「廊下で道を譲る優しさを持つ」 愛子さまが学習院卒業後「日本赤十字社」に就職した理由
廊下で道を譲る優しさを持つ
ここで愛子さまの微笑ましい「素顔」についても少し触れておこう。
小学生(学習院初等科)時代を知る学習院OB・OGの間では「ごくごく“普通の女の子”でいらした」との声が多い。同級生たちと、ちょっとしたいたずらをして、先生に叱られる、といった“茶目っ気”もおありでいらしたらしい。
学習院女子中・高等科では美化委員会に所属。校内の清掃を指揮する委員の集まりで、かつて在学した黒田清子さんも所属していた。思春期で、掃除をさぼりがちな女子生徒たちに協力を依頼する立場であり、場合によっては率先して自ら清掃に手を動かす。奉仕の心がなければできないだろう。
女子部在学中の愛子さまのご様子については「廊下の通行で、他の生徒たちに進んで道を譲るような優しい方だった」「国語や古文がお得意でいらした」「受験勉強をなされば、東京大学にも進学できるレベルの学力をお持ちでいらした」との声がある。

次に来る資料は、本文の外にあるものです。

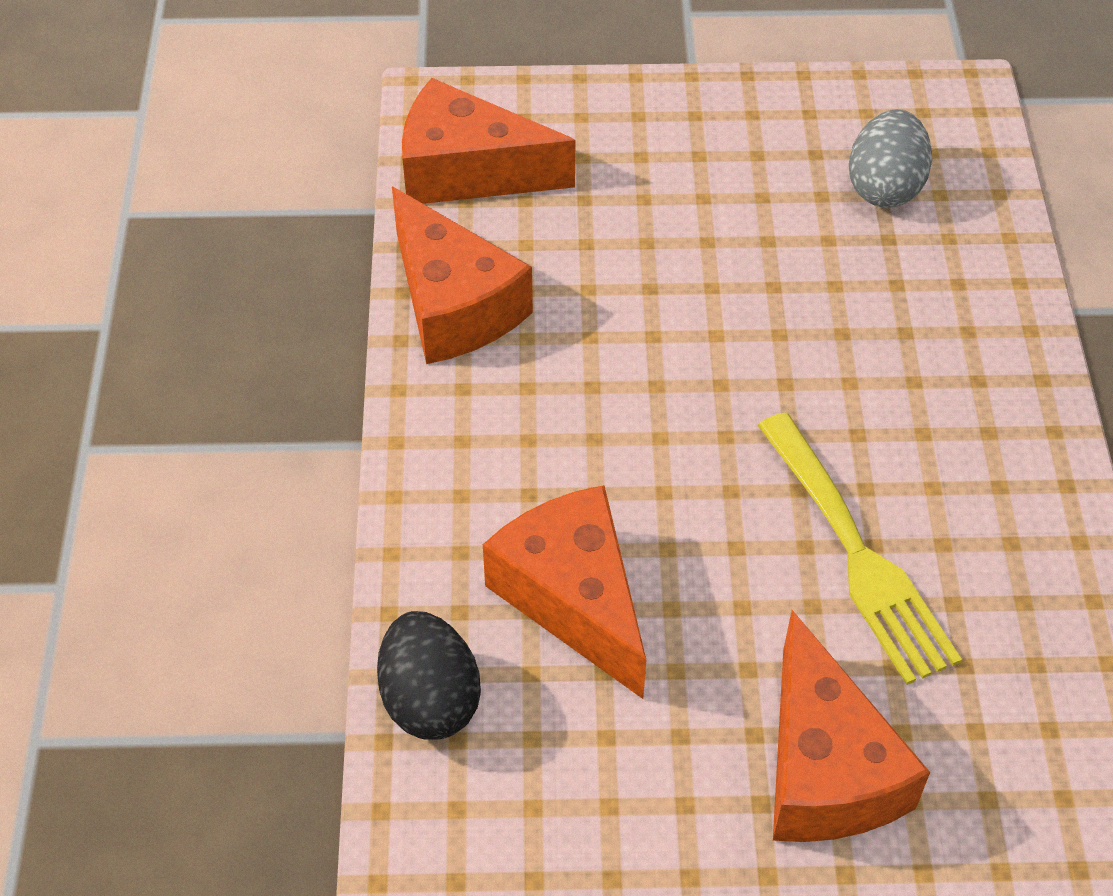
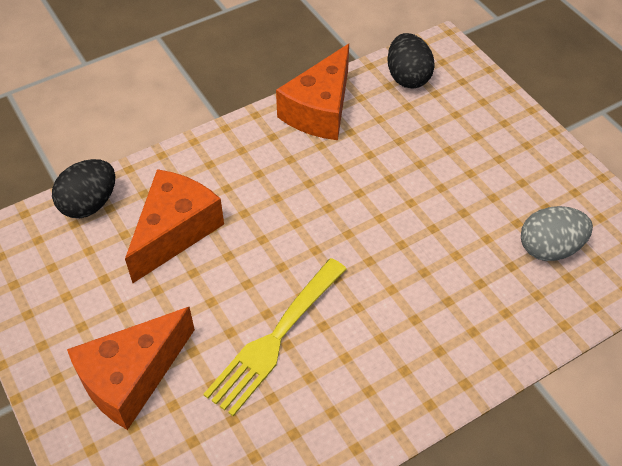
camera: 60 degrees right, 0 degrees up
(468, 171) = (408, 77): orange cheese -> black egg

こうした愛子さまのご様子は、私自身が女子部在学中に拝見した、二年下の黒田清子さんの姿と重なりあう。「皇族」であることは感じさせず、決して派手さはなく、他人に尽くす振る舞いが自然に備わっている、とでもいうべきか。
「茶目っ気あるいたずらっ子」の愛子さまは、学習院女子部で「大人の女性」になられたのだと私は思う。

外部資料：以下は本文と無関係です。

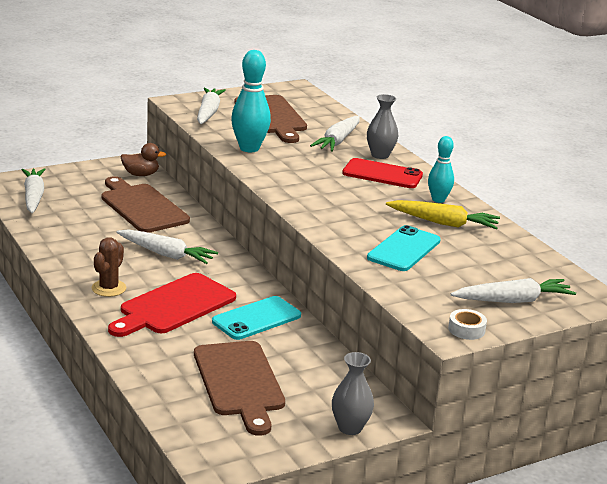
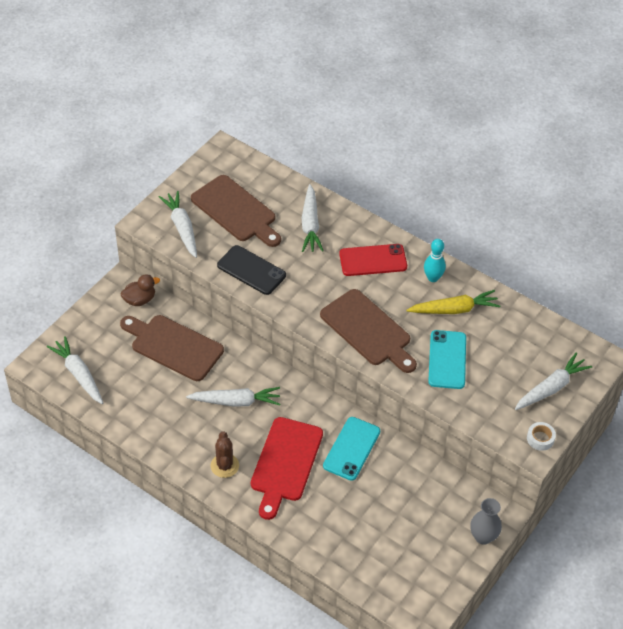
camera: 25 degrees left, 25 degrees up
(239, 382) = (386, 526): brown cutting board -> brown cutting board (368, 330)
(249, 148) = (251, 270): turquoise bowling pin -> black phone
(380, 155) = (354, 231): grey vase -> none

女子部卒業生が集まると、よく話題になるのが「私たちは、出るところに出れば、きちんと振る舞うことができる」という自負心だ。女子部で躾(しつけ)を受けた賜物だと私自身も今になって感謝している。
例えば入学当初は言うのが恥ずかしかった挨拶ことば「ごきげんよう」を、授業の始まりと終わりなど日々、繰り返し口にし、自然に言えるだけの美しい日本語の言葉遣い、お辞儀の角度とTPO(学習院以外の方には、「ごきげんよう」は奇異に思われるので使わない等、微妙な心遣いまで)などなど。皇族・皇室の方々が身近におられ、ごく自然にそうした方々と接する機会があることも大きかったようにも思う。
昭憲皇太后、貞明皇后の下賜の「御歌」の教え
こうした教育の基礎は歴代皇后から下賜された「御歌」の中にある。学習院女子部の事実上の校歌は、昭憲皇太后(明治天皇の妃)の「金剛石・水は器」。勉学に励み、切磋琢磨しよき友と学べという内容で、入学式で歌われる。
貞明皇后(大正天皇の后)の「月の桂」は卒業式で歌われる「御歌」で、鍛錬すれば高根の花も、月にある桂の木にも手が届く、身の行いを正し、家も守り、国に尽くせといった教えが込められている。下賜された当時は、皇后・皇太后が頻繁に学習院に行啓しており、御前でこの御歌を当時の生徒たちが歌ったこともあったろう。
その唯一無二の経験と教えは、現代の学習院女子部にも特別な歴史と文化として伝わっている。卒業生はほぼ例外なく今でもこれらの御歌を口ずさむことができるし、知らず知らずのうちに心の支えになっている。女子中等科に入った早々、生徒たちはこれらの御歌の意味を学び、唄い方を練習する。それが自分自身の血となり肉となり大人の女性に育ててくれる。愛子さまも同じであったろう。初等科時代の愛子さまを知る卒業生が、ご立派との評価が高かった愛子さまの会見を見て「自分にも娘ができたら学習院女子に進学させたい」とも語っている。
先述した常磐会会報誌「ふかみどり」は5年に一度の刊行で、近年の号では三笠宮彬子さまが教鞭を執られる大学でのご様子を、高円宮承子さまは日本ユニセフ協会の嘱託職員として働く日々を綴られている。次号36号は来年2025(令和7)年の刊行予定だ。愛子さまには是非、日本赤十字社でのお仕事ぶりを率直にご寄稿されてほしいと願っている。